Sunday, October 09, 2005

SF Chroncle: One-dimensional Bears show best, worst in L.A.

Ray Ratto

Sunday, October 9, 2005

In the end, California ran out of ... oh, who the hell knows? Tailbacks? Luck? Stout defense? The smile of whatever deity has been guiding their football program the last couple of years?  Take your choice. The Golden Bears will certainly make their own bile-filled guesses at what happened in the Rose Bowl, knowing it to be the punishment that comes with losing a game that seemed to have been won at least thrice.  Saturday's galling 47-40 loss to UCLA at the Rose Bowl showed the Golden Bears at their best, and worst, and most confounding. And now, with a BCS bowl all but someone else's concern, and the slight hope of the Pacific-10 conference title largely dependent upon the kindnesses of strangers, they will have all the time they need to contemplate what was, what wasn't, and what could have been.  

There. Time's up.

The 10th-ranked Bears moved the ball a lot, largely because of Marshawn Lynch and Justin Forsett, otherwise known until further notice as The Offense. The two combined for 290 yards on their own; when Forsett wasn't finding small holes to slip through unnoticed, Lynch was ignoring them for the singular joy of dragging five tacklers with him to his destination.  But theirs were unsatisfying triumphs (Lynch, in fact, did not play at all in the first quarter for missing a position meeting earlier in the week, which was particularly unsatisfying indeed), because UCLA was plainly better in what head coach Karl Dorrell called "a gut check for a team that's young and undersized."  As well as a team that has all the Maurice Drew anyone can handle.  In blowing leads of 14-0, 27-14, and 40-28, the Bears displayed the fullness of their gifts (two tailbacks who seem like three), and the depths of their shortcomings -- a defense that ran out of ways to deal with Drew, who scored five times and made plays with nearly every touch, and the continuing major-in-hard-knocks-with-a-minor-in-no-don't-do-that-now education of quarterback Joe Ayoob.  And in failing to hold those leads, they showed the rest of the Pac-10 that they can be regarded as a one-dimensional offensive team until further notice because their passing game is unconvincing at best, and that they can be stopped, as they were three times Saturday night, settling for field goals that could have been converted into 12 more points.  "We had plenty of opportunities," coach Jeff Tedford lamented afterward, making it clear that he regarded the failures to be team-wide, all the better for film study tortures this coming week.

Are these hanging offenses? Well, that depends on whether you were keeping New Year's Week open. In truth, almost certainly not, but that's the answer that comes with perspective, and after a game like this, perspective doesn't come all that easily.  The defense, for example, had not been fully tested by an opponent until Saturday, and came up floppy way too many times, including five times in their own red zone. They weren't crushed statistically by quarterback Drew Olson, or even by Drew for that matter. They held the Bruins to 150 fewer yards and nine fewer first downs than their own offense amassed, after all.  But five scores from one guy are still five scores, and if one of them is an 81-yard punt return, that only shows one more thing the Bruins could do that Cal didn't.  Cal is now 5-1, with two seemingly easy opponents ahead in Oregon State and Washington, a potentially difficult game at Eugene against Oregon, and then the game that could have determined so many things for the Golden Bears, USC on Nov. 12.  Instead, the Golden Bears are playing catch-up. Not just with the Trojans, who likely would never have been caught anyway, but with their own aspirations and expectations.

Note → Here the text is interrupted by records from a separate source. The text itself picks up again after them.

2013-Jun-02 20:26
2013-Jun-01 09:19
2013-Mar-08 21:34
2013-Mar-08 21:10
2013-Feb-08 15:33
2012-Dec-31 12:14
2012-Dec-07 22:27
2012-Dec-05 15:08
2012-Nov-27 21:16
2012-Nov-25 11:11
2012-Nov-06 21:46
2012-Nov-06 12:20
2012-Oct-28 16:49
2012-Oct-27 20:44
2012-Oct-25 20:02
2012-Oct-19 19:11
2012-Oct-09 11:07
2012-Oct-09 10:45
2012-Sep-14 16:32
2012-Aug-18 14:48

The Bears are now a team that has noticeable weaknesses to go with their equally identifiable strengths. They are now part of the great better-than-average muddle, somewhere in the high teens in the rankings and roaming with other good but not great teams like Minnesota, Boston College and  TCU.

But that's the national view. The local view is that they run almost too well and throw not well enough, and that their defense is better than they advertised Saturday (Drew can stupid people up without half trying, you see), but still not an overwhelming unit. The special teams are still an occasional annoyance, but that is an ongoing struggle even by Jeff Tedford's own admission.  Are these things fixable? Some are, others may take the rest of the schedule and a full offseason. Can the Bears still end up 9-2 and get a good bowl invitation out of this season? They ought to, though the Oregon game now becomes the wild card rather than an affirmation.  But Saturday's was a game that leaves scars. It ought to. Three wins, four losses, all in one night (albeit a long night in keeping with the TBS tradition of having games last upward of four hours no matter what), and in every sport with extended playoffs, that fourth loss will get you every time.